There is, of course, an uneasiness in criticizing him too much, though—this is a man thrust from nowhere into the position of managing one of the world's biggest clubs, and not through choice, but through wanting to help his colleague who was fighting illness.
But that is exactly what has happened in the wake of some disappointing results in recent weeks.
Even the comments from within Camp Nou have moved from not missing Tito, which there was never any shame in admitting, to missing him greatly following defeats against AC Milan and Real Madrid.
"The team has gone for many days without a leader, this has seen the freshness dip," said President Sandro Rossell, while Sergio Busquets said Vilanova's absence is felt and day by day and is increasingly hard to cope with
Even Michael Cox, editor of the tactics site Zonal-Marking, as politely as possible, suggested that Roura doesn't have the know-how for the job when he wrote that "Barcelona are missing Tito Vilanova and his tactical ability, particularly his ability to change matches in-play, which was apparent even in Guardiola’s reign."

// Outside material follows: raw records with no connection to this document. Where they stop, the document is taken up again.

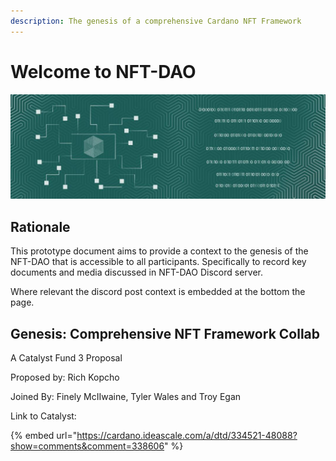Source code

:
 ```yaml
---
description: The genesis of a comprehensive Cardano NFT Framework
---
```


# Welcome to NFT-DAO

![](.gitbook/assets/image%20%281%29.png)

## Rationale

This prototype document aims to provide a context to the genesis of the NFT-DAO that is accessible to all participants. Specifically to record key documents and media discussed in NFT-DAO Discord server.

 Where relevant the discord post context is embedded at the bottom the page.

## Genesis: Comprehensive NFT Framework Collab

A Catalyst Fund 3 Proposal

Proposed by: Rich Kopcho

Joined By: Finely McIIwaine, Tyler Wales and Troy Egan

Link to Catalyst:

{% embed url="https://cardano.ideascale.com/a/dtd/334521-48088?show=comments&comment=338606" %}



## 







## 

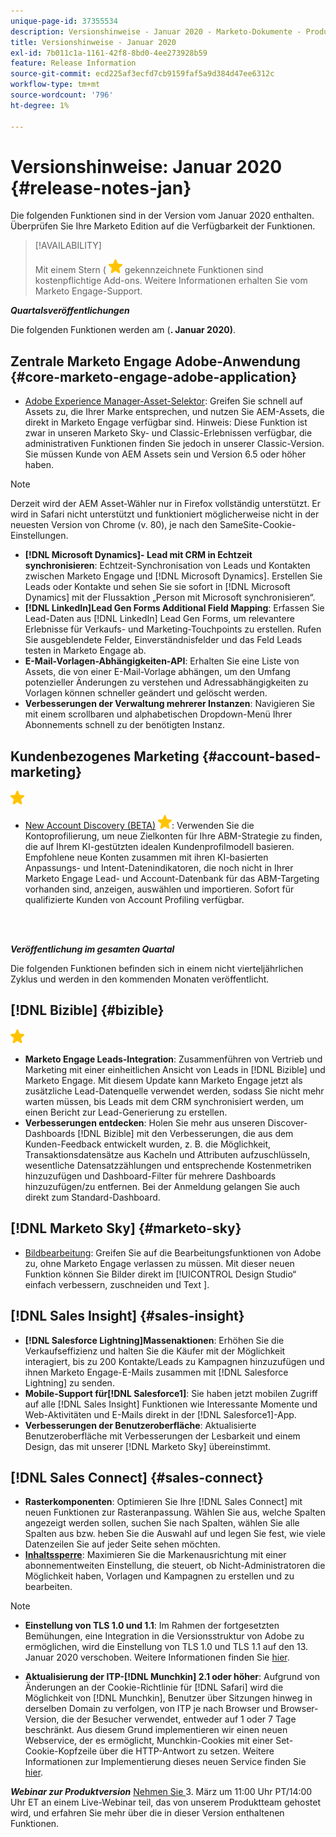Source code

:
 ```yaml
---
unique-page-id: 37355534
description: Versionshinweise - Januar 2020 - Marketo-Dokumente - Produktdokumentation
title: Versionshinweise - Januar 2020
exl-id: 7b011c1a-1161-42f8-8bd0-4ee273928b59
feature: Release Information
source-git-commit: ecd225af3ecfd7cb9159faf5a9d384d47ee6312c
workflow-type: tm+mt
source-wordcount: '796'
ht-degree: 1%

---
```


# Versionshinweise: Januar 2020 {#release-notes-jan}

Die folgenden Funktionen sind in der Version vom Januar 2020 enthalten. Überprüfen Sie Ihre Marketo Edition auf die Verfügbarkeit der Funktionen.

>[!AVAILABILITY]
>
>Mit einem Stern ( ![(Stern)](assets/yellow-star.png) gekennzeichnete Funktionen sind kostenpflichtige Add-ons. Weitere Informationen erhalten Sie vom Marketo Engage-Support.

**_Quartalsveröffentlichungen_**

Die folgenden Funktionen werden am (**. Januar 2020)**.

## Zentrale Marketo Engage Adobe-Anwendung {#core-marketo-engage-adobe-application}

* [Adobe Experience Manager-Asset-Selektor](/help/marketo/product-docs/adobe-experience-cloud-integrations/importing-assets-with-adobe-experience-manager.md): Greifen Sie schnell auf Assets zu, die Ihrer Marke entsprechen, und nutzen Sie AEM-Assets, die direkt in Marketo Engage verfügbar sind. Hinweis: Diese Funktion ist zwar in unseren Marketo Sky- und Classic-Erlebnissen verfügbar, die administrativen Funktionen finden Sie jedoch in unserer Classic-Version. Sie müssen Kunde von AEM Assets sein und Version 6.5 oder höher haben.

>[!NOTE]
>
>Derzeit wird der AEM Asset-Wähler nur in Firefox vollständig unterstützt. Er wird in Safari nicht unterstützt und funktioniert möglicherweise nicht in der neuesten Version von Chrome (v. 80), je nach den SameSite-Cookie-Einstellungen.

* **[!DNL Microsoft Dynamics]- Lead mit CRM in Echtzeit synchronisieren**: Echtzeit-Synchronisation von Leads und Kontakten zwischen Marketo Engage und [!DNL Microsoft Dynamics]. Erstellen Sie Leads oder Kontakte und sehen Sie sie sofort in [!DNL Microsoft Dynamics] mit der Flussaktion „Person mit Microsoft synchronisieren“.
* **[!DNL LinkedIn]Lead Gen Forms Additional Field Mapping**: Erfassen Sie Lead-Daten aus [!DNL LinkedIn] Lead Gen Forms, um relevantere Erlebnisse für Verkaufs- und Marketing-Touchpoints zu erstellen. Rufen Sie ausgeblendete Felder, Einverständnisfelder und das Feld Leads testen in Marketo Engage ab.
* **E-Mail-Vorlagen-Abhängigkeiten-API**: Erhalten Sie eine Liste von Assets, die von einer E-Mail-Vorlage abhängen, um den Umfang potenzieller Änderungen zu verstehen und Adressabhängigkeiten zu Vorlagen können schneller geändert und gelöscht werden.
* **Verbesserungen der Verwaltung mehrerer Instanzen**: Navigieren Sie mit einem scrollbaren und alphabetischen Dropdown-Menü Ihrer Abonnements schnell zu der benötigten Instanz.

## Kundenbezogenes Marketing {#account-based-marketing}

![(Stern)](assets/yellow-star.png)

* [New Account Discovery (BETA)](https://docs.marketo.com/x/WQA6Ag) ![(star)](assets/yellow-star.png): Verwenden Sie die Kontoprofilierung, um neue Zielkonten für Ihre ABM-Strategie zu finden, die auf Ihrem KI-gestützten idealen Kundenprofilmodell basieren. Empfohlene neue Konten zusammen mit ihren KI-basierten Anpassungs- und Intent-Datenindikatoren, die noch nicht in Ihrer Marketo Engage Lead- und Account-Datenbank für das ABM-Targeting vorhanden sind, anzeigen, auswählen und importieren. Sofort für qualifizierte Kunden von Account Profiling verfügbar.

<br> 

**_Veröffentlichung im gesamten Quartal_**

Die folgenden Funktionen befinden sich in einem nicht vierteljährlichen Zyklus und werden in den kommenden Monaten veröffentlicht.

## [!DNL Bizible] {#bizible}

![(Stern)](assets/yellow-star.png)

* **Marketo Engage Leads-Integration**: Zusammenführen von Vertrieb und Marketing mit einer einheitlichen Ansicht von Leads in [!DNL Bizible] und Marketo Engage. Mit diesem Update kann Marketo Engage jetzt als zusätzliche Lead-Datenquelle verwendet werden, sodass Sie nicht mehr warten müssen, bis Leads mit dem CRM synchronisiert werden, um einen Bericht zur Lead-Generierung zu erstellen.
* **Verbesserungen entdecken**: Holen Sie mehr aus unseren Discover-Dashboards [!DNL Bizible] mit den Verbesserungen, die aus dem Kunden-Feedback entwickelt wurden, z. B. die Möglichkeit, Transaktionsdatensätze aus Kacheln und Attributen aufzuschlüsseln, wesentliche Datensatzzählungen und entsprechende Kostenmetriken hinzuzufügen und Dashboard-Filter für mehrere Dashboards hinzuzufügen/zu entfernen. Bei der Anmeldung gelangen Sie auch direkt zum Standard-Dashboard.

## [!DNL Marketo Sky] {#marketo-sky}

* [Bildbearbeitung](https://experienceleague.adobe.com/docs/marketo/sky/design-studio/marketo-image-editor.html?lang=en#design-studio): Greifen Sie auf die Bearbeitungsfunktionen von Adobe zu, ohne Marketo Engage verlassen zu müssen. Mit dieser neuen Funktion können Sie Bilder direkt im [!UICONTROL Design Studio“ einfach verbessern, zuschneiden und Text &#x200B;].

## [!DNL Sales Insight] {#sales-insight}

* **[!DNL Salesforce Lightning]Massenaktionen**: Erhöhen Sie die Verkaufseffizienz und halten Sie die Käufer mit der Möglichkeit interagiert, bis zu 200 Kontakte/Leads zu Kampagnen hinzuzufügen und ihnen Marketo Engage-E-Mails zusammen mit [!DNL Salesforce Lightning] zu senden.
* **Mobile-Support für[!DNL Salesforce1]**: Sie haben jetzt mobilen Zugriff auf alle [!DNL Sales Insight] Funktionen wie Interessante Momente und Web-Aktivitäten und E-Mails direkt in der [!DNL Salesforce1]-App.
* **Verbesserungen der Benutzeroberfläche**: Aktualisierte Benutzeroberfläche mit Verbesserungen der Lesbarkeit und einem Design, das mit unserer [!DNL Marketo Sky] übereinstimmt.

## [!DNL Sales Connect] {#sales-connect}

* **Rasterkomponenten**: Optimieren Sie Ihre [!DNL Sales Connect] mit neuen Funktionen zur Rasteranpassung. Wählen Sie aus, welche Spalten angezeigt werden sollen, suchen Sie nach Spalten, wählen Sie alle Spalten aus bzw. heben Sie die Auswahl auf und legen Sie fest, wie viele Datenzeilen Sie auf jeder Seite sehen möchten.
* **[Inhaltssperre](/help/marketo/product-docs/marketo-sales-connect/admin/content-lockdown.md)**: Maximieren Sie die Markenausrichtung mit einer abonnementweiten Einstellung, die steuert, ob Nicht-Administratoren die Möglichkeit haben, Vorlagen und Kampagnen zu erstellen und zu bearbeiten.

>[!NOTE]
>
>* **Einstellung von TLS 1.0 und 1.1**: Im Rahmen der fortgesetzten Bemühungen, eine Integration in die Versionsstruktur von Adobe zu ermöglichen, wird die Einstellung von TLS 1.0 und TLS 1.1 auf den 13. Januar 2020 verschoben. Weitere Informationen finden Sie [hier](https://nation.marketo.com/docs/DOC-7059-tls-10-11-deprecation-faq).
>
>* **Aktualisierung der ITP-[!DNL Munchkin] 2.1 oder höher**: Aufgrund von Änderungen an der Cookie-Richtlinie für [!DNL Safari] wird die Möglichkeit von [!DNL Munchkin], Benutzer über Sitzungen hinweg in derselben Domain zu verfolgen, von ITP je nach Browser und Browser-Version, die der Besucher verwendet, entweder auf 1 oder 7 Tage beschränkt. Aus diesem Grund implementieren wir einen neuen Webservice, der es ermöglicht, Munchkin-Cookies mit einer Set-Cookie-Kopfzeile über die HTTP-Antwort zu setzen. Weitere Informationen zur Implementierung dieses neuen Service finden Sie [hier](https://nation.marketo.com/docs/DOC-7351).

**_Webinar zur Produktversion_** [Nehmen Sie ](https://engage.marketo.com/Jan_Feb_20_Release_Webinar_Registration.html) 3. März um 11:00 Uhr PT/14:00 Uhr ET an einem Live-Webinar teil, das von unserem Produktteam gehostet wird, und erfahren Sie mehr über die in dieser Version enthaltenen Funktionen.
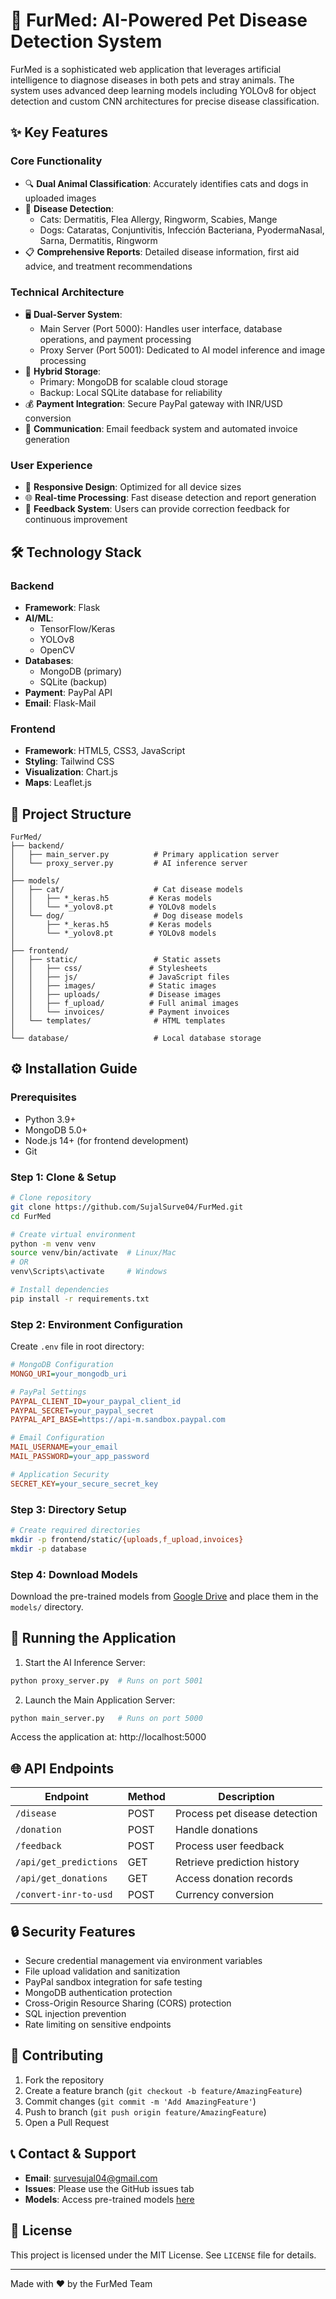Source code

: # 🐾 FurMed: AI-Powered Pet Disease Detection System

FurMed is a sophisticated web application that leverages artificial intelligence to diagnose diseases in both pets and stray animals. The system uses advanced deep learning models including YOLOv8 for object detection and custom CNN architectures for precise disease classification.

## ✨ Key Features

### Core Functionality
- 🔍 **Dual Animal Classification**: Accurately identifies cats and dogs in uploaded images
- 🏥 **Disease Detection**: 
  - Cats: Dermatitis, Flea Allergy, Ringworm, Scabies, Mange
  - Dogs: Cataratas, Conjuntivitis, Infección Bacteriana, PyodermaNasal, Sarna, Dermatitis, Ringworm
- 📋 **Comprehensive Reports**: Detailed disease information, first aid advice, and treatment recommendations

### Technical Architecture
- 🖥️ **Dual-Server System**:
  - Main Server (Port 5000): Handles user interface, database operations, and payment processing
  - Proxy Server (Port 5001): Dedicated to AI model inference and image processing
- 💾 **Hybrid Storage**:
  - Primary: MongoDB for scalable cloud storage
  - Backup: Local SQLite database for reliability
- 💰 **Payment Integration**: Secure PayPal gateway with INR/USD conversion
- 📧 **Communication**: Email feedback system and automated invoice generation

### User Experience
- 📱 **Responsive Design**: Optimized for all device sizes
- 🌐 **Real-time Processing**: Fast disease detection and report generation
- 🔄 **Feedback System**: Users can provide correction feedback for continuous improvement

## 🛠️ Technology Stack

### Backend
- **Framework**: Flask
- **AI/ML**: 
  - TensorFlow/Keras
  - YOLOv8
  - OpenCV
- **Databases**: 
  - MongoDB (primary)
  - SQLite (backup)
- **Payment**: PayPal API
- **Email**: Flask-Mail

### Frontend
- **Framework**: HTML5, CSS3, JavaScript
- **Styling**: Tailwind CSS
- **Visualization**: Chart.js
- **Maps**: Leaflet.js

## 📁 Project Structure

```
FurMed/
├── backend/
│   ├── main_server.py          # Primary application server
│   └── proxy_server.py         # AI inference server
│
├── models/
│   ├── cat/                    # Cat disease models
│   │   ├── *_keras.h5         # Keras models
│   │   └── *_yolov8.pt        # YOLOv8 models
│   └── dog/                    # Dog disease models
│       ├── *_keras.h5         # Keras models
│       └── *_yolov8.pt        # YOLOv8 models
│
├── frontend/
│   ├── static/                 # Static assets
│   │   ├── css/               # Stylesheets
│   │   ├── js/                # JavaScript files
│   │   ├── images/            # Static images
│   │   ├── uploads/           # Disease images
│   │   ├── f_upload/          # Full animal images
│   │   └── invoices/          # Payment invoices
│   └── templates/              # HTML templates
│
└── database/                   # Local database storage
```

## ⚙️ Installation Guide

### Prerequisites
- Python 3.9+
- MongoDB 5.0+
- Node.js 14+ (for frontend development)
- Git

### Step 1: Clone & Setup
```bash
# Clone repository
git clone https://github.com/SujalSurve04/FurMed.git
cd FurMed

# Create virtual environment
python -m venv venv
source venv/bin/activate  # Linux/Mac
# OR
venv\Scripts\activate     # Windows

# Install dependencies
pip install -r requirements.txt
```

### Step 2: Environment Configuration
Create `.env` file in root directory:
```ini
# MongoDB Configuration
MONGO_URI=your_mongodb_uri

# PayPal Settings
PAYPAL_CLIENT_ID=your_paypal_client_id
PAYPAL_SECRET=your_paypal_secret
PAYPAL_API_BASE=https://api-m.sandbox.paypal.com

# Email Configuration
MAIL_USERNAME=your_email
MAIL_PASSWORD=your_app_password

# Application Security
SECRET_KEY=your_secure_secret_key
```

### Step 3: Directory Setup
```bash
# Create required directories
mkdir -p frontend/static/{uploads,f_upload,invoices}
mkdir -p database
```

### Step 4: Download Models
Download the pre-trained models from [Google Drive](https://drive.google.com/drive/folders/11dRe0v_fgoGKq8NONxXMy7A7rNuaO6gl?usp=drive_link) and place them in the `models/` directory.

## 🚀 Running the Application

1. Start the AI Inference Server:
```bash
python proxy_server.py  # Runs on port 5001
```

2. Launch the Main Application Server:
```bash
python main_server.py   # Runs on port 5000
```

Access the application at: http://localhost:5000

## 🌐 API Endpoints

| Endpoint | Method | Description |
|----------|---------|------------|
| `/disease` | POST | Process pet disease detection |
| `/donation` | POST | Handle donations |
| `/feedback` | POST | Process user feedback |
| `/api/get_predictions` | GET | Retrieve prediction history |
| `/api/get_donations` | GET | Access donation records |
| `/convert-inr-to-usd` | POST | Currency conversion |

## 🔒 Security Features

- Secure credential management via environment variables
- File upload validation and sanitization
- PayPal sandbox integration for safe testing
- MongoDB authentication protection
- Cross-Origin Resource Sharing (CORS) protection
- SQL injection prevention
- Rate limiting on sensitive endpoints

## 🤝 Contributing

1. Fork the repository
2. Create a feature branch (`git checkout -b feature/AmazingFeature`)
3. Commit changes (`git commit -m 'Add AmazingFeature'`)
4. Push to branch (`git push origin feature/AmazingFeature`)
5. Open a Pull Request

## 📞 Contact & Support

- **Email**: survesujal04@gmail.com
- **Issues**: Please use the GitHub issues tab
- **Models**: Access pre-trained models [here](https://drive.google.com/drive/folders/11dRe0v_fgoGKq8NONxXMy7A7rNuaO6gl?usp=drive_link)

## 📄 License

This project is licensed under the MIT License. See `LICENSE` file for details.

---

Made with ❤️ by the FurMed Team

Before the three big defeats in four games, Roura's reign was already filled with off-hand comments about how Barca would struggle with him, even victories didn't feel that good—notably the 2-1 comeback win away to Granada.
The 45-year-old has simply found himself in a job that is too big for him, as argued by journalist Ben Hayward on Goal.com.
In 2007 he was sacked as manager of third division side L'Hospitalet, the club later went on to be relegated, and he didn't venture back into management.
In 2009, Josep Guardiola brought him in as part of his team and his role was to analyse upcoming opponents before, in 2012, Tito Vilanova chose him as the man to become his No.2—we know the rest.
Roura, it is said, didn't particularly want to be elevated to top dog in the dressing room, but he was happy to do it to help his friend out.
Unfortunately, when a club has such high expectations, the finger-pointing starts if results don't go the right way. And, indirectly and as nicely as possible, comments passed by players, journalists and fans have hinted at the gap left by Vilanova.
Roura will probably have enjoyed his time working with a group of such talented players, but it is unlikely whether he will have enjoyed his time in the limelight.
The win against Milan last week was just what he deserved for all his professionalism and hard work in a difficult time, but it may not wholly change the way his time as the boss will be viewed.